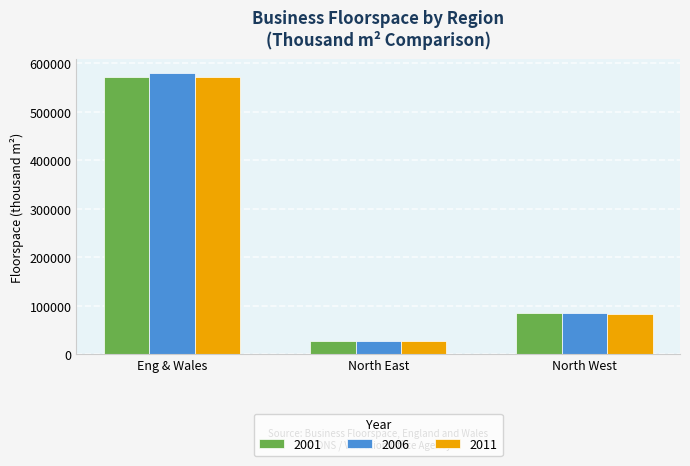

Reading left to right, list all the values displayed in this chart.

2001: 571297	27922	85824
2006: 579596	28021	85304
2011: 572638	27612	82313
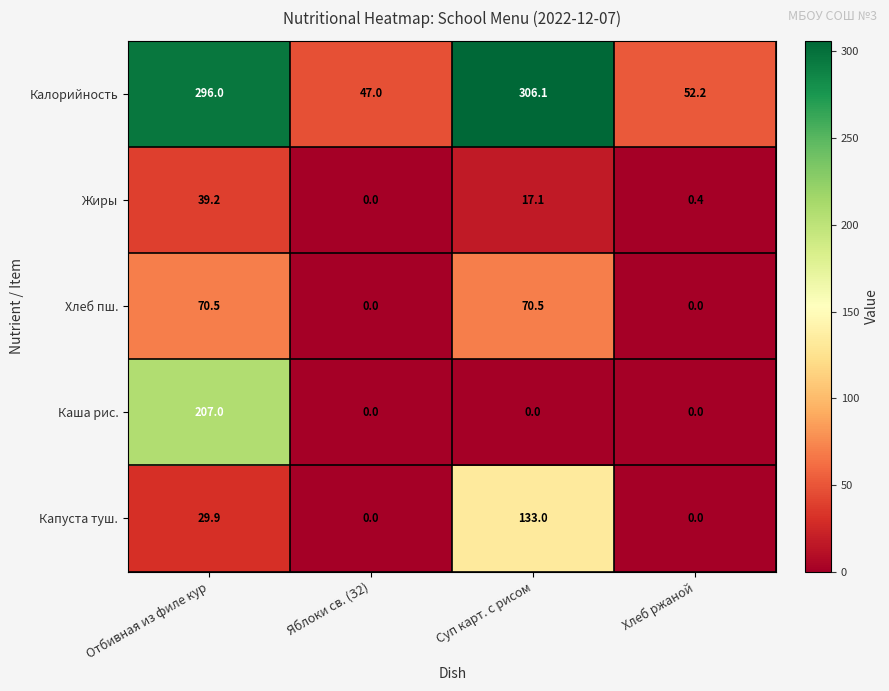

What is the spread (max minus min) of values at Суп карт. с рисом?

306.1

-----

■ **WHAT IS EXPECTED**
Please rewrite every entry above, replacing "values" with "figures" and changing nothing else. Omit the pictures.

■ **SOLUTION FOR THIS TASK**
Reading left to right, list all the figures displayed in this chart.

2001: 571297	27922	85824
2006: 579596	28021	85304
2011: 572638	27612	82313

What is the spread (max minus min) of figures at Суп карт. с рисом?

306.1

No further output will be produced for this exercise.